Они все из лучших соображений сообщают какие-то подробности, рассказывают, как они видят ситуацию на фронте. Есть такое достаточно простое психологическое упражнение. Если поднести палец к правому глазу, а затем закрыть этот глаз, то вы увидите, что палец находится уже в другом месте. Все зависит от точки зрения. У этих людей, у каждого есть свои точки зрения.

И чем больше эти люди — личности, тем больше их точки зрения персонализированы. А человек предпочитает воспринимать эмоциональный фон как основу информации, а содержательную часть — уже дополнительно. Здесь проблема в том, что мы все сегодня находимся в раздраженном состоянии. Это естественно, причина ясна. Мы инстинктивно отбираем из всей информации наиболее эмоциональную. А уже потом на фоне этого воспринимаем факт, который или интерпретируем, или, как правило, нет.

Поэтому посттравматический синдром развивается в массе общества. Очень неправильно это ограничивать только участниками боевых действий, ранеными или травмированными бойцами. Более того, люди, которые непосредственно не участвуют в боевых действиях, но находятся в режиме тревожного ожидания, этот стресс испытывают больше.

То, что происходит с людьми в условиях боя, имеет другое название — боевой стресс. Гражданская часть общества, которая воспринимает информацию о диверсиях и терроре, эмоционально реагирует на факты, которые информационно и количественно увеличиваются. Что человек делает дальше? Вертит головой в поисках того, как реагируют на это официальные лица. Как правило, они реагируют слабо.

Потому что связаны внутренним протоколом и не имеют права на эмоции. Соответственно, на фоне эмоциональной, художественно правильно поданной информации любая официальная реакция будет выглядеть очень слабо, чтобы они не говорили. А дальше эмоциональная реакция говорит, что все официальные источники или врут, или предатели, или то и другое вместе. Ну и смотрим «пункт один» — это, собственно, и есть задача противника. Это очень удобно, так как одна из стратегий врага — это Майдан 3.0. Любой ценой.

— Технологи Путина в работе?

— Это не Путин сейчас все придумал. Это очень старая советская, КГБшная школа, которая финансировала вместе с Китаем все очень либеральные, радикальные, революционные движения на Западе, в том числе, пацифистские. И некоторые люди потом с удивлением выясняли, что это не народные — английские или немецкие — жертвенные деньги идут на эти акции, а это конкретные транши конкретных российских спецслужб.

История стара. Подстрекать людей в их лучших чувствах — усиливать сильное. Это примерно как залить этанол или гремучую смесь в двигатель внутреннего сгорания. Машина даже поедет, но потом она взорвется. Вот цель информационного воздействия, информационной атаки противника. Она комплексная.

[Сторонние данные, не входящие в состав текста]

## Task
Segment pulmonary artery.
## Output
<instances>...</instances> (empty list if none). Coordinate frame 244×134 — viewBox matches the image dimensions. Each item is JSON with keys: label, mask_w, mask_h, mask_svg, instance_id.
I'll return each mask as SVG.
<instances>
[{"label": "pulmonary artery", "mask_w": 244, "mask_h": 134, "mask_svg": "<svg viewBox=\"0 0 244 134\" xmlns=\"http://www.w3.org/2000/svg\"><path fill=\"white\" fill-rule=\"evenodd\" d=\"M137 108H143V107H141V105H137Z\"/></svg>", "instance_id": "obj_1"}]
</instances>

Каким образом эта комплексность осуществляется? Как растяжки. Если вы зацепились за одну, обязательно зацепите другую. Или как закапывается противотанковая мина, а сверху ставится противопехотная, чтобы более легкий нажим подрывал больший заряд. Какую бы вы информационную эмоциональную (а она, как правило, эмоциональная) нить не задели, вы обречены на подрыв.

Посттравматический синдром имеет и будет иметь долговременный порядок, и количественно будет увеличиваться. Но рост числа людей облегчает ощущение того, что его жертвы не одиноки.

— Есть методика, как уберечься?

— Надо меньше рефлексировать. Легче переживают посттравматический синдром люди с менее художественным мышлением. Второе — занять себя какой-то практической работой, например, волонтерством. Женщины знают: подмел дом — и от этого уже легче, чище, по крайней мере.

И не надо в себе искать этот посттравматический синдром, пока он реально не проявился.

Кстати, из клинических наблюдений: у людей, которые физически ранены на войне, боевой стресс проходит легче, потому что, собственно, ранение его снимает. Человек переключается на соматику, ему уже не до рефлексирования.

— Еще одно явление войны — это информационные бомбы. Был «распятый мальчик», «фосфорные бомбы» … Это грубая работа. Но есть более изысканная, более похожа на правду. Как не попадаться «на крючок»?

— Надо делать то же, что вам говорят в метро. Когда видите что-то взрывоопасное — не трогайте его в принципе. Информационные бомбы сконструированы таким образом, что через некоторое время у них может быть самоподрыв. И второй момент — это игнорирование того, что происходит, как бы вам не хотелось среагировать. Все ролики с нашими пленными, все фотографии казней, все, что имеет визуальный характер (визуалка цепляет сильнее) — все без исключения являются «закладками». А хорошая «закладка» всегда двух- или трехходовая.

Человеческое поведение таково, что все, кто бы что ни делал, делают это из лучших побуждений. Поэтому очень просто через вторые-третьи руки найти хорошего человека, который думает, что он делает хорошее дело, и это хорошее усилить до абсурда. А еще лучше двух хороших людей свести воедино, и чтобы они между собой подрались. Таких вещей в информационном поле открытого демократического общества очень много, потому что оно уязвимо. Это уязвимость демократии.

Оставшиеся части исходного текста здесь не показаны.